PIMCO Total Return Fund falls in June, weakest month since 2008
The PIMCO Total Return Fund, the world's largest bond fund, run by Bill Gross, in June sustained its weakest monthly performance since September 2008 amid a selloff in U.S. Treasuries and other bonds, data from Morningstar showed on Monday.
The fund, which has roughly $285.2 billion in assets, was down 2.64 percent last month, marking its weakest monthly performance since the collapse of Lehman Brothers in the fall of 2008. The fund was ahead of just 17 percent of other U.S. intermediate-term bond mutual funds that month.
The PIMCO Total Return ETF, meanwhile, was down 2.21 percent in June, marking its weakest monthly performance since inception in February 2012, the fund research firm Morningstar said.
The DoubleLine Total Return Bond Fund , the flagship fund of the Los Angeles-based DoubleLine Capital LP, was down 1.74 percent last month - its weakest monthly performance since its inception in April 2010, Morningstar data showed.
That monthly performance bested 72 percent of peers, according to Morningstar.
The yield on the U.S. benchmark 10-year U.S. Treasury note rose about 36 basis points to 2.49 percent in June on fears that the Federal Reserve would scale back its $85 billion in monthly purchases of Treasuries and agency mortgage securities. As yields rise, prices fall.
Fed Chairman Ben Bernanke said on May 22 that the central bank could reduce its bond-buying later this year if the U.S. economy looked strong enough. Bernanke reiterated his stance at a press conference on June 19 and added that the central bank could halt its bond-buying altogether by mid-2014.

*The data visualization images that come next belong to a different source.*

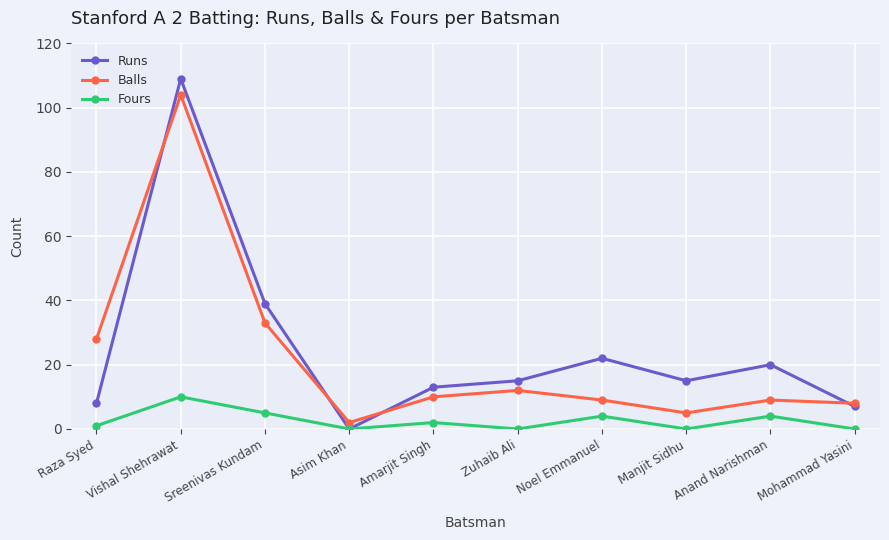

What are all the series names shown in the legend?

Runs, Balls, Fours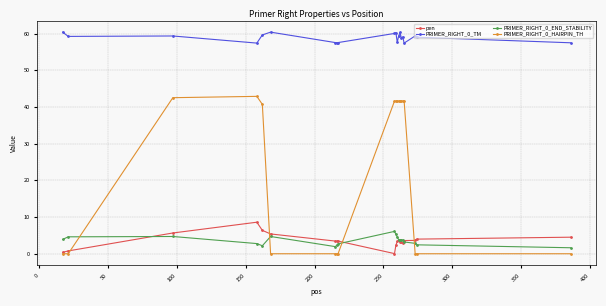

What is the greatest value displayed?

60.4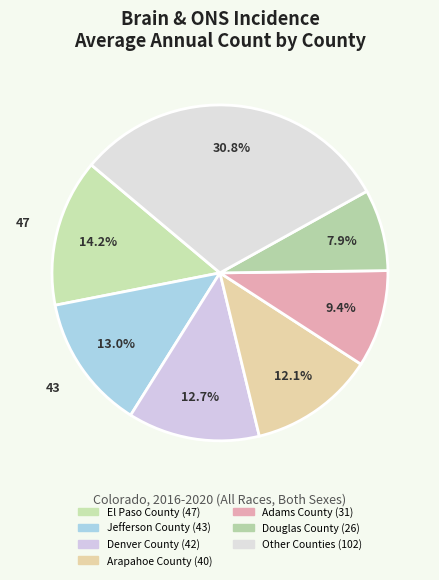

How many slices are in this pie chart?

7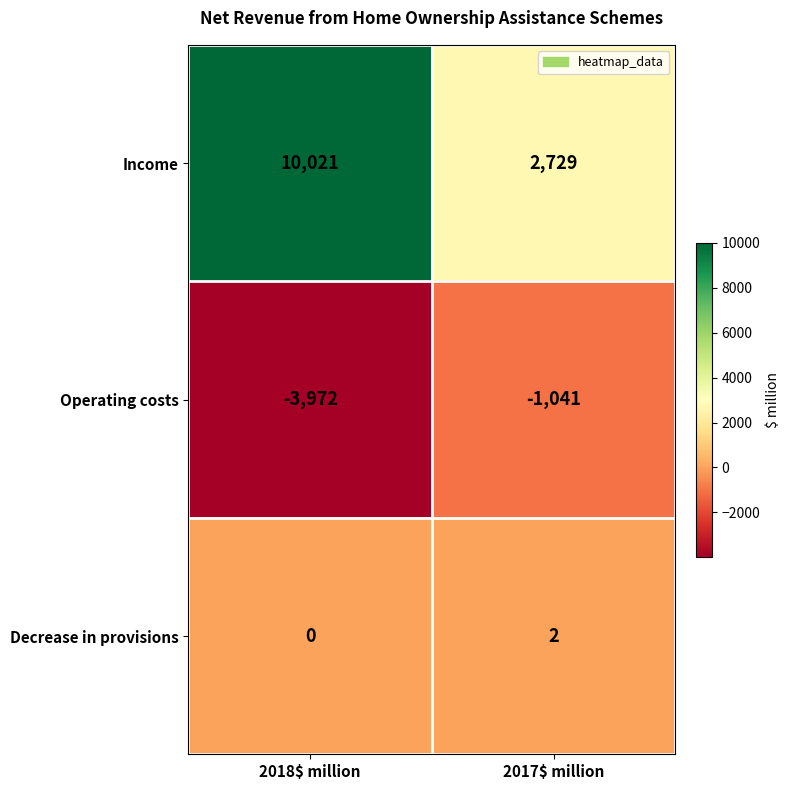

Reading left to right, extract all data points from this chart.

Income: 10021	2729
Operating costs: -3972	-1041
Decrease in provisions: 0	2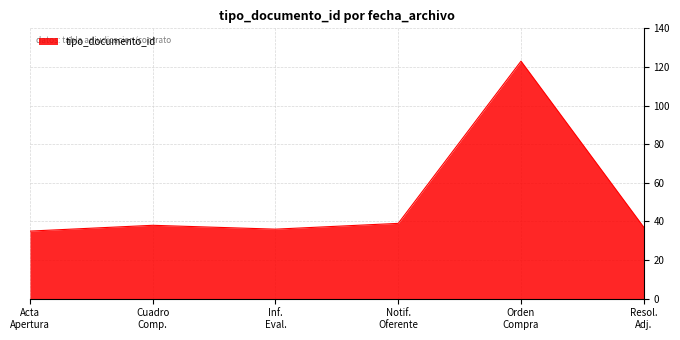

What is the minimum value shown in the chart?

35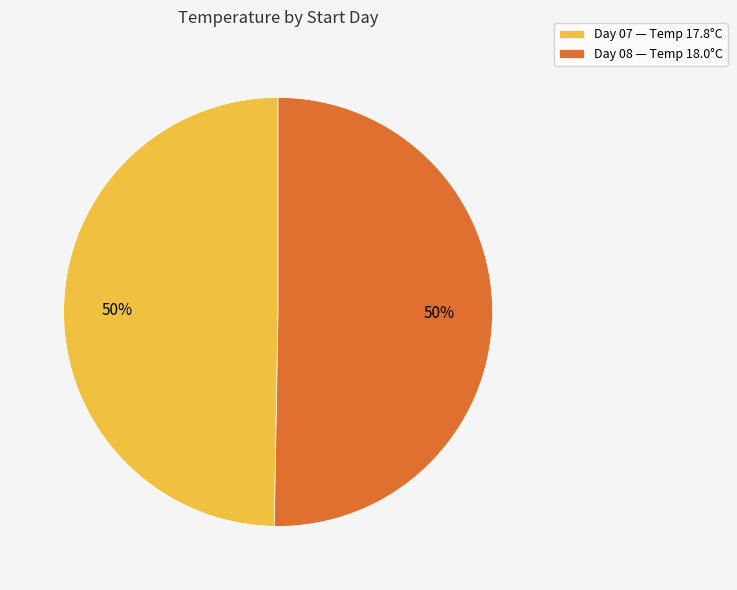

To the nearest percent, what percentage of the pie is Day 07 — Temp 17.8°C?

50%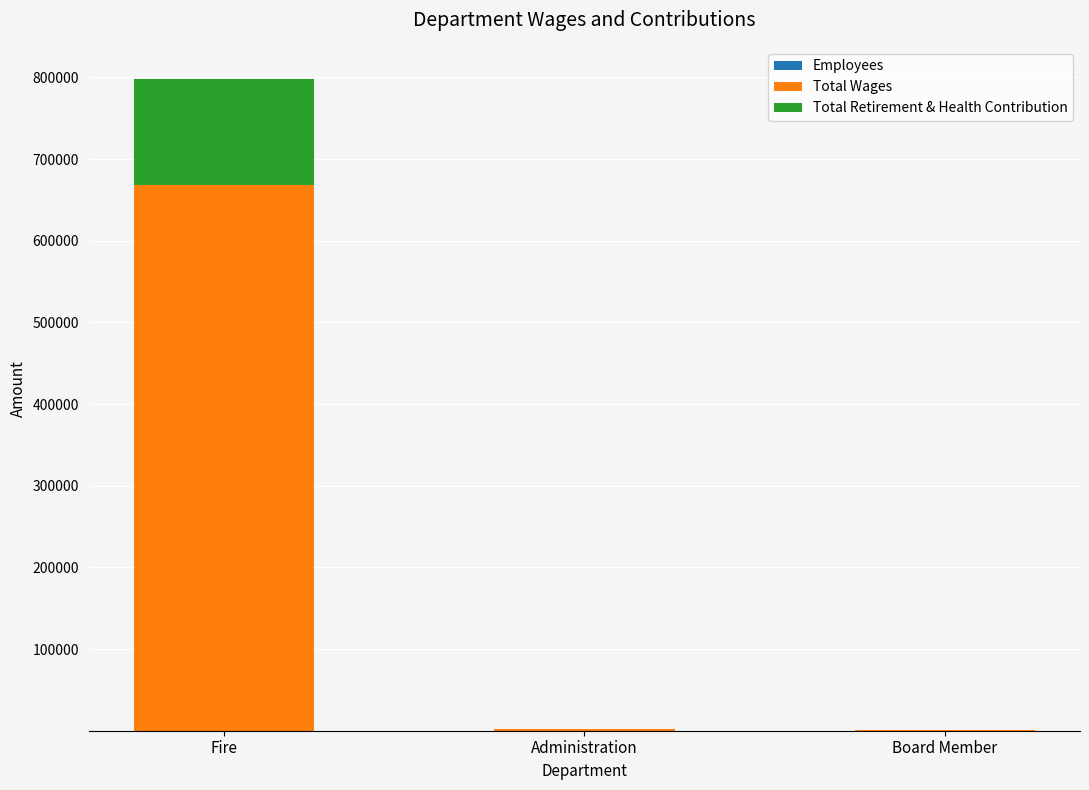

How many data points does each series have?

3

The PIMCO Total Return Fund had 37 percent of its portfolio invested in Treasury securities in May, its biggest position, according to PIMCO's website. The DoubleLine Total Return Bond Fund had over 4 percent of its assets in 10-year Treasury notes as of June 4, DoubleLine Chief Executive and Chief Investment Officer Jeffrey Gundlach said on an investor webcast.
Gross, a founder and co-chief investment officer at PIMCO, made an effort to soothe bond investors in his July investment letter entitled "The Tipping Point." Gross said that the bond market had been overpriced as a result of the Fed's stimulus, but that the selloff in bond markets that has occurred after Bernanke's comments on May 22 should not scare investors away from bond funds.
"The U.S. economy is not sinking, nor are the majority of global economies. Their markets just had too much risk, and in PIMCO's opinion, too much hope for a constant QE and for the growth that it would produce," Gross said, referring to the Fed's quantitative easing policy.
Pacific Investment Management Co (PIMCO), a unit of European financial services company Allianz SE , had $2.04 trillion in assets as of the end of March. Gross runs the Newport Beach, California-based firm with chief executive and co-chief investment officer Mohamed El-Erian.
Gross went on to say that the U.S. economy is far from achieving the Fed's 7 percent unemployment and 2 percent inflation targets, and that the Fed Funds rate - the central bank's benchmark short-term borrowing rate- is likely to remain at 0.25 percent until at least mid-2015. In light of this, Gross said, the selloff in 10-year Treasuries has been overdone and the yield on the note should be 2.20 percent rather than about 2.55 percent.
Gross told bond investors not to "jump ship." "Have a cocktail, tell the band to stop playing dirges, because you're gonna be just fine with PIMCO at the helm," Gross wrote.
Other managers of big bond funds such as Gundlach of DoubleLine and Stephen Walsh, the co-chief investment officer of Western Asset Management Co., hosted webcasts on the U.S. bond market last week. Gundlach, who hosted two webcasts, reassured investors that bond prices are likely to bounce back from the recent selloff.
"The momentum of higher interest rates is slowing," Gundlach said on June 25. "Now is the time to be thinking about taking advantage of the price discounts that exist in some of the risk areas of the bond market."
Gundlach's DoubleLine has roughly $57 billion in assets.